The title benzophenone derivative has been widely employed as a dendron in the synthesis of phenylazomethine dendrimers (DPAs), mostly in the group of Yamamoto at the Keio University (Higuchi et al., 2001; Takanashi et al., 2004; Yamamoto & Higuchi, 2004). This group and others reported on the preparation of a vast array of supramolecular entities with interesting properties. We became interested in preparing this dendron by using microwave heating, given that it is becoming an important method in laboratories worldwide: it is an environment-friendly technique for the efficient syntheses of organic molecules. The main advantages of microwave-assisted organic synthesis are shorter reaction times, minimum waste and generally higher yields, operational simplicity as well as reduction of thermal degradative byproducts along with cleaner work-up. As expected, better yields were obtained and we realized that, surprisingly, the crystal structure had not been reported so far.
The molecule (Fig. 1) crystallizes in the low symmetry space group P1. The imine bond lengths, 1.2813 (18) and 1.2784 (19) Å, are as expected, however, N atoms significantly deviate from trigonality. Large C═N—C angles are observed, 127.61 (12) and 123.09 (13)°, probably because of the steric repulsion between the central benzophenone benzene rings and the diphenylmethylene groups. The central benzophenone displays a twisted conformation, the dihedral angle between benzene rings being 54.49 (5)°. This value is indeed close to that reported for benzophenone, 56° (orthorhombic phase, Fleischer et al., 1968) or 64° (metastable monoclinic phase, Kutzke et al., 2000). This conformation avoids any intramolecular H···H contacts. In the same way, diphenyl groups bonded to imine C atoms are twisted, by 71.83 (6)° (diphenyl group at C9) and 67.64 (5)° (diphenyl group at C29).
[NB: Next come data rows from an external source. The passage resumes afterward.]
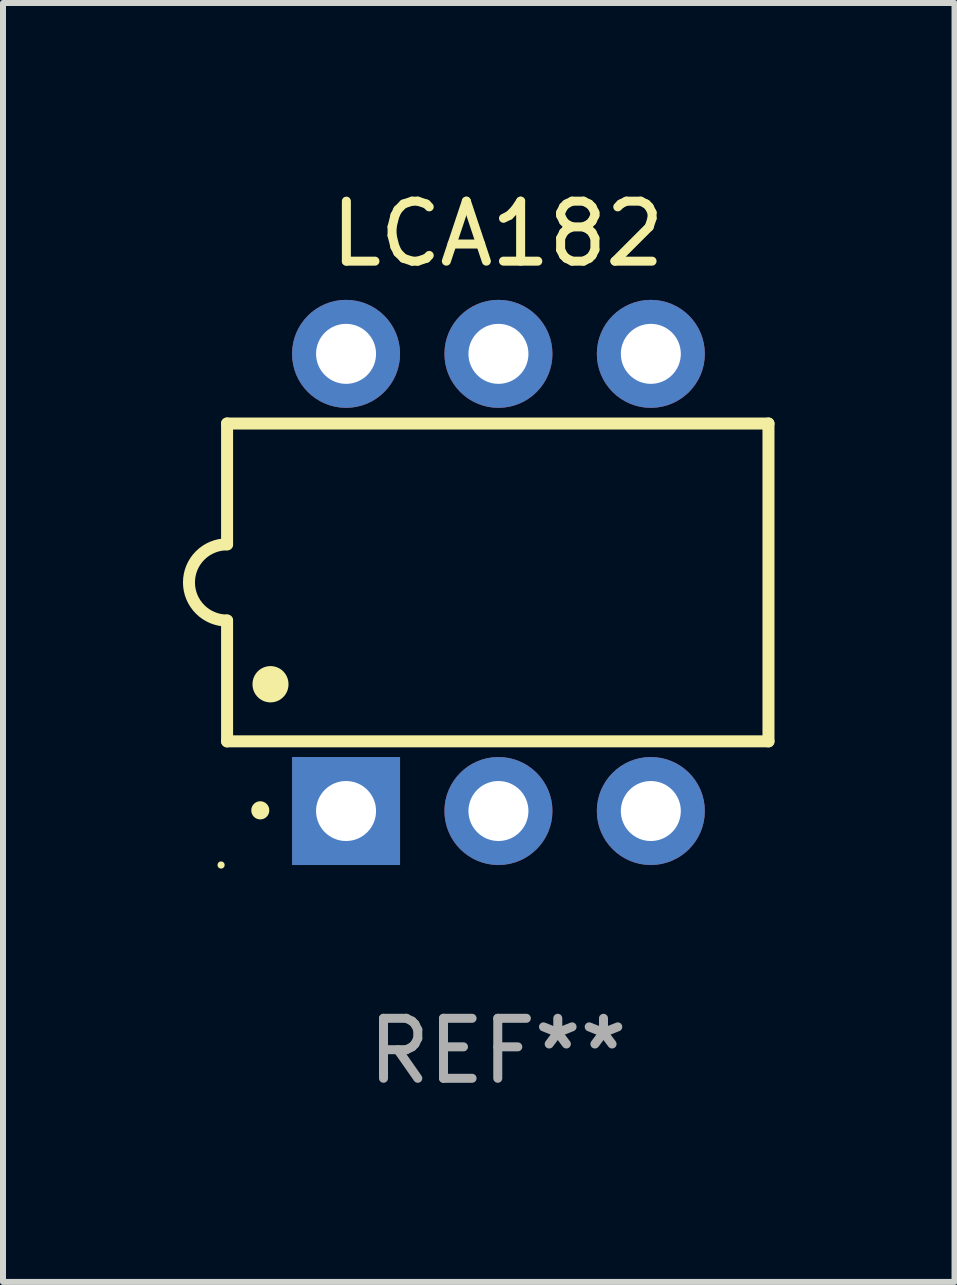
<source format=kicad_pcb>
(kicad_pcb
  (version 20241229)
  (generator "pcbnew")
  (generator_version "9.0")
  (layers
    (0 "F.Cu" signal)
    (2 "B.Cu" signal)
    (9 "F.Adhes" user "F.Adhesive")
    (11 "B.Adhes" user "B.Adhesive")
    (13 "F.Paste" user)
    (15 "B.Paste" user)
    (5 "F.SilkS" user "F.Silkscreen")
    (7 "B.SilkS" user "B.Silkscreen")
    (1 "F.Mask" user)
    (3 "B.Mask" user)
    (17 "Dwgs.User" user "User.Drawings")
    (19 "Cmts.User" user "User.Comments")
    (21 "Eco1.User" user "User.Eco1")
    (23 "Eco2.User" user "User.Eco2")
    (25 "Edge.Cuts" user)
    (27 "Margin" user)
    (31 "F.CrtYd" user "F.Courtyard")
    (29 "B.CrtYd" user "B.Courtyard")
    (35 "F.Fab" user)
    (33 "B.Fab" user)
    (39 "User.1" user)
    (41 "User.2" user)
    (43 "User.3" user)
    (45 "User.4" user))
  (footprint "LCA182"
    (layer "F.Cu")
    (at 5.247 6.658)
    (property "Reference" "LCA182" (at 0 -5.81 0) (layer "F.SilkS") (effects (font (size 1 1) (thickness 0.15))))
    (attr through_hole)
    (fp_line (start -4.512 -2.649) (end 4.512 -2.649) (stroke (width 0.2) (type solid)) (layer "F.SilkS"))
    (fp_line (start -4.512 -0.635) (end -4.512 -2.649) (stroke (width 0.2) (type solid)) (layer "F.SilkS"))
    (fp_line (start -4.512 2.649) (end -4.512 0.635) (stroke (width 0.2) (type solid)) (layer "F.SilkS"))
    (fp_line (start 4.512 -2.649) (end 4.512 2.649) (stroke (width 0.2) (type solid)) (layer "F.SilkS"))
    (fp_line (start 4.512 2.649) (end -4.512 2.649) (stroke (width 0.2) (type solid)) (layer "F.SilkS"))
    (fp_arc (start -4.512319 0.635001) (mid -5.14732 0) (end -4.512319 -0.635001) (stroke (width 0.2) (type solid)) (layer "F.SilkS"))
    (fp_arc (start -3.958598 3.799848) (mid -3.958603 3.798578) (end -3.958598 3.797308) (stroke (width 0.3) (type solid)) (layer "F.SilkS"))
    (fp_arc (start -3.788418 1.699263) (mid -3.788429 1.696723) (end -3.788418 1.694183) (stroke (width 0.6) (type solid)) (layer "F.SilkS"))
    (fp_circle (center -4.612 4.71) (end -4.582 4.71) (stroke (width 0.06) (type solid)) (fill no) (layer "F.SilkS"))
    (fp_text user "REF**" (at 0 7.81 0) (layer "F.Fab") (effects (font (size 1 1) (thickness 0.15))))
    (pad "1" thru_hole rect (at -2.529 3.81 90) (size 1.8 1.8) (drill 1) (layers "*.Cu" "*.Mask"))
    (pad "2" thru_hole circle (at 0.011 3.81) (size 1.8 1.8) (drill 1) (layers "*.Cu" "*.Mask"))
    (pad "3" thru_hole circle (at 2.551 3.81) (size 1.8 1.8) (drill 1) (layers "*.Cu" "*.Mask"))
    (pad "4" thru_hole circle (at 2.551 -3.81) (size 1.8 1.8) (drill 1) (layers "*.Cu" "*.Mask"))
    (pad "5" thru_hole circle (at 0.011 -3.81) (size 1.8 1.8) (drill 1) (layers "*.Cu" "*.Mask"))
    (pad "6" thru_hole circle (at -2.529 -3.81) (size 1.8 1.8) (drill 1) (layers "*.Cu" "*.Mask")))
  (gr_rect
    (start -3 -3)
    (end 12.86 18.317)
    (stroke (width 0.1) (type default))
    (fill no)
    (layer "Edge.Cuts")))
</source>
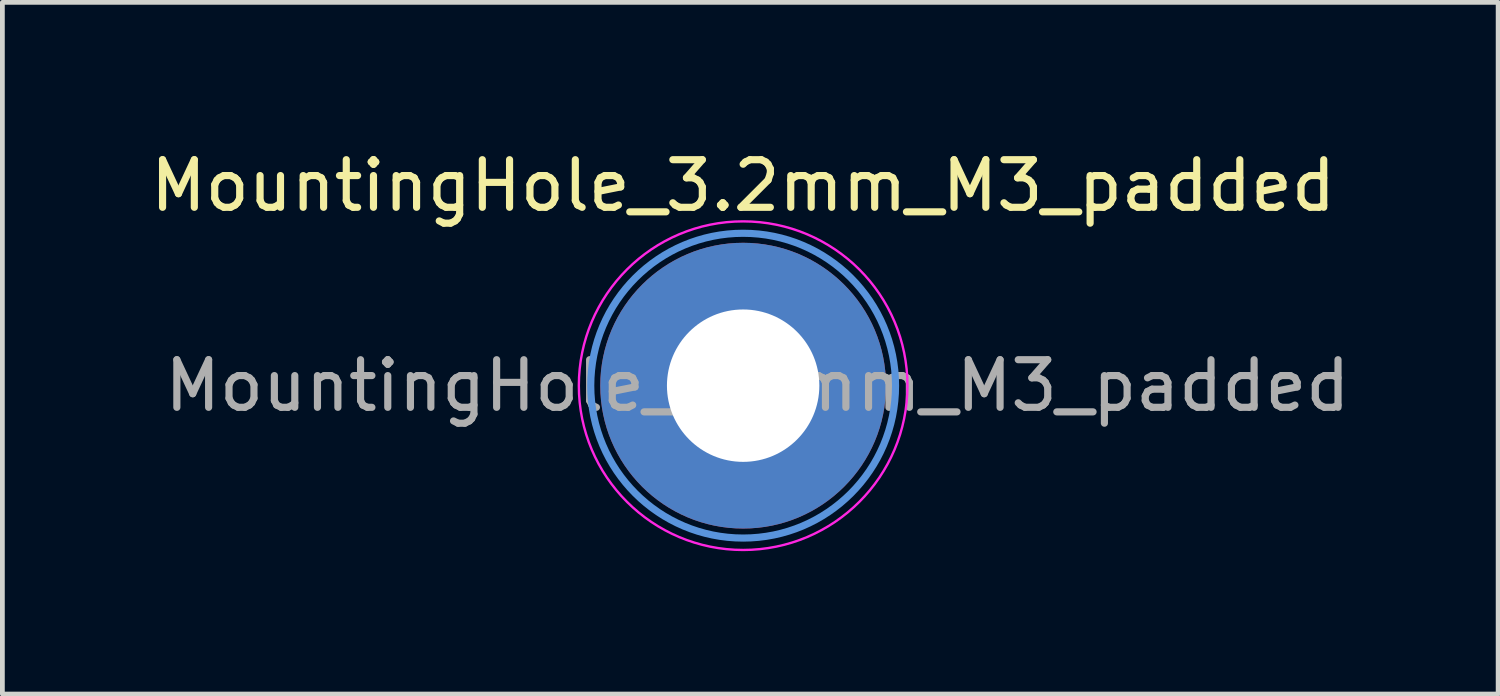
<source format=kicad_pcb>
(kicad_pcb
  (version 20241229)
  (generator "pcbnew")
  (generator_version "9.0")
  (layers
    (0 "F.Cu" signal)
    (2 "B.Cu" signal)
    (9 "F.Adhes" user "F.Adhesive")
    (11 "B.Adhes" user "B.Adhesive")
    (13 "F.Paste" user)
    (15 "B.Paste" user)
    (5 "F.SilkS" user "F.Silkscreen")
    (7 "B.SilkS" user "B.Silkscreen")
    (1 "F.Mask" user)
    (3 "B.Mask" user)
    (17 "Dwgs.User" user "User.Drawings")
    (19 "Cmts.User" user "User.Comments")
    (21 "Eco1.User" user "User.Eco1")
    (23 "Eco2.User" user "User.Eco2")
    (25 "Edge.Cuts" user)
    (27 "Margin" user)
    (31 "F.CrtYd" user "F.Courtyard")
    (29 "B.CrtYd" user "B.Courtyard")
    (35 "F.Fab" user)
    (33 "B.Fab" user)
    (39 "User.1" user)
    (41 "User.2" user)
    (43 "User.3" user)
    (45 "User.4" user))
  (footprint "MountingHole_3.2mm_M3_padded"
    (layer "F.Cu")
    (at 12.554 5.048)
    (property "Reference" "MountingHole_3.2mm_M3_padded" (at 0 -4.2 0) (layer "F.SilkS") (effects (font (size 1 1) (thickness 0.15))))
    (attr exclude_from_pos_files exclude_from_bom)
    (fp_circle (center 0 0) (end 3.2 0) (stroke (width 0.15) (type solid)) (fill no) (layer "Cmts.User"))
    (fp_circle (center 0 0) (end 3.45 0) (stroke (width 0.05) (type solid)) (fill no) (layer "F.CrtYd"))
    (fp_text user "${REFERENCE}" (at 0.3 0 0) (layer "F.Fab") (effects (font (size 1 1) (thickness 0.15))))
    (pad "" np_thru_hole circle (at 0 0) (size 6 6) (drill 3.2) (layers "*.Cu" "*.Mask")))
  (gr_rect
    (start -3 -3)
    (end 28.407 11.523)
    (stroke (width 0.1) (type default))
    (fill no)
    (layer "Edge.Cuts")))
</source>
These angles are common for diphenylimino-containing organics (range of angles retrieved from the CSD : 57 to 90°; CSD, version 5.31 with all updates; Bruno et al., 2002).
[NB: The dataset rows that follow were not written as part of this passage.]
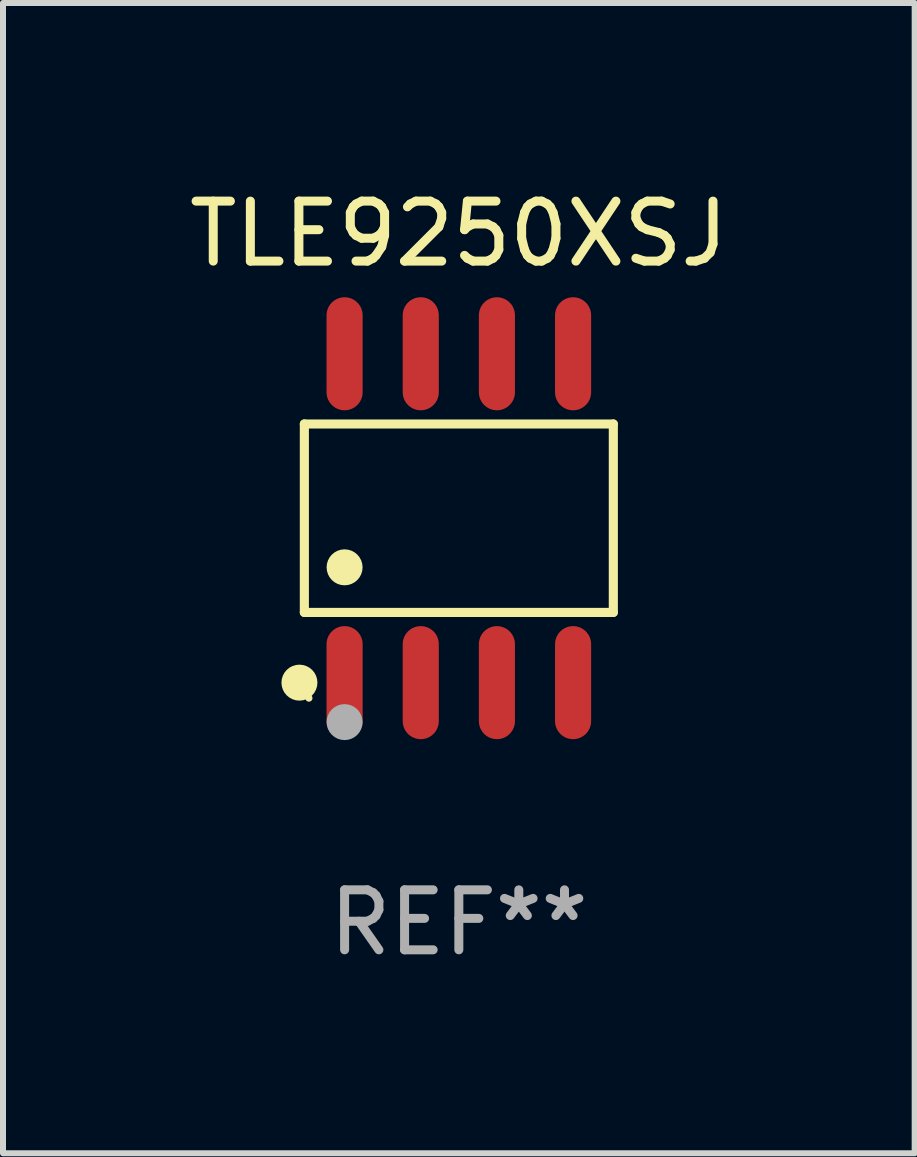
<source format=kicad_pcb>
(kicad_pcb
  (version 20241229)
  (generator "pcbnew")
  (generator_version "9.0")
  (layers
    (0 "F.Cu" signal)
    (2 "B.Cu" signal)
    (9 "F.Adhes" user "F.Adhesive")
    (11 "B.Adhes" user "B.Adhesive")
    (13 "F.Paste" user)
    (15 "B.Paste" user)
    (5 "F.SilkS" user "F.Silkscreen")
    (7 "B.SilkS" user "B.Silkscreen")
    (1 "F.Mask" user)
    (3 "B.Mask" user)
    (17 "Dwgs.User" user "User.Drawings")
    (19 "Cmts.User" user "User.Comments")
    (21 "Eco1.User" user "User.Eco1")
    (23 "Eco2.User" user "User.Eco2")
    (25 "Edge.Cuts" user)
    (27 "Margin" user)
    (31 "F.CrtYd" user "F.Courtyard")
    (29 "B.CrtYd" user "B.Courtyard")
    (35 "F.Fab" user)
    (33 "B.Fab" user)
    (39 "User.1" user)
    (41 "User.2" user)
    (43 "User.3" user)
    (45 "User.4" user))
  (footprint "TLE9250XSJ"
    (layer "F.Cu")
    (at 4.601 5.591)
    (property "Reference" "TLE9250XSJ" (at 0 -4.742 0) (layer "F.SilkS") (effects (font (size 1 1) (thickness 0.15))))
    (attr through_hole)
    (fp_line (start -2.576 -1.571) (end 2.576 -1.571) (stroke (width 0.152) (type solid)) (layer "F.SilkS"))
    (fp_line (start -2.576 1.571) (end -2.576 -1.571) (stroke (width 0.152) (type solid)) (layer "F.SilkS"))
    (fp_line (start 2.576 -1.571) (end 2.576 1.571) (stroke (width 0.152) (type solid)) (layer "F.SilkS"))
    (fp_line (start 2.576 1.571) (end -2.576 1.571) (stroke (width 0.152) (type solid)) (layer "F.SilkS"))
    (fp_circle (center -2.658 2.742) (end -2.508 2.742) (stroke (width 0.3) (type solid)) (fill no) (layer "F.SilkS"))
    (fp_circle (center -2.5 3) (end -2.47 3) (stroke (width 0.06) (type solid)) (fill no) (layer "F.SilkS"))
    (fp_circle (center -1.905 0.819) (end -1.755 0.819) (stroke (width 0.3) (type solid)) (fill no) (layer "F.SilkS"))
    (fp_circle (center -1.905 3.4) (end -1.755 3.4) (stroke (width 0.3) (type solid)) (fill no) (layer "F.Fab"))
    (fp_text user "REF**" (at 0 6.742 0) (layer "F.Fab") (effects (font (size 1 1) (thickness 0.15))))
    (pad "1" smd oval (at -1.905 2.742) (size 0.602 1.885) (layers "F.Cu" "F.Mask" "F.Paste"))
    (pad "2" smd oval (at -0.635 2.742) (size 0.602 1.885) (layers "F.Cu" "F.Mask" "F.Paste"))
    (pad "3" smd oval (at 0.635 2.742) (size 0.602 1.885) (layers "F.Cu" "F.Mask" "F.Paste"))
    (pad "4" smd oval (at 1.905 2.742) (size 0.602 1.885) (layers "F.Cu" "F.Mask" "F.Paste"))
    (pad "5" smd oval (at 1.905 -2.742) (size 0.602 1.885) (layers "F.Cu" "F.Mask" "F.Paste"))
    (pad "6" smd oval (at 0.635 -2.742) (size 0.602 1.885) (layers "F.Cu" "F.Mask" "F.Paste"))
    (pad "7" smd oval (at -0.635 -2.742) (size 0.602 1.885) (layers "F.Cu" "F.Mask" "F.Paste"))
    (pad "8" smd oval (at -1.905 -2.742) (size 0.602 1.885) (layers "F.Cu" "F.Mask" "F.Paste")))
  (gr_rect
    (start -3 -3)
    (end 12.202 16.181)
    (stroke (width 0.1) (type default))
    (fill no)
    (layer "Edge.Cuts")))
</source>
As a whole, the six rings in the molecule seem to be randomly oriented. This chaotic arrangement is consistent with the low crystal symmetry, and does not favor π···π or C—H···π interactions in the crystal structure. For example, the shortest intermolecular separation between centroids of two rings is 4.45 Å. The calculated packing index is indeed low for this polyphenyl molecule, 0.672. A search in the CSD for organic molecules containing the Ph2C═N fragment shows that more densely packed crystals in this class of compounds are scarce. For 151 hits, only two structures present symmetry-related diphenylimino groups with phenyl rings separated by less than 3.9 Å (Appel et al., 1985; Buhmann et al., 1993).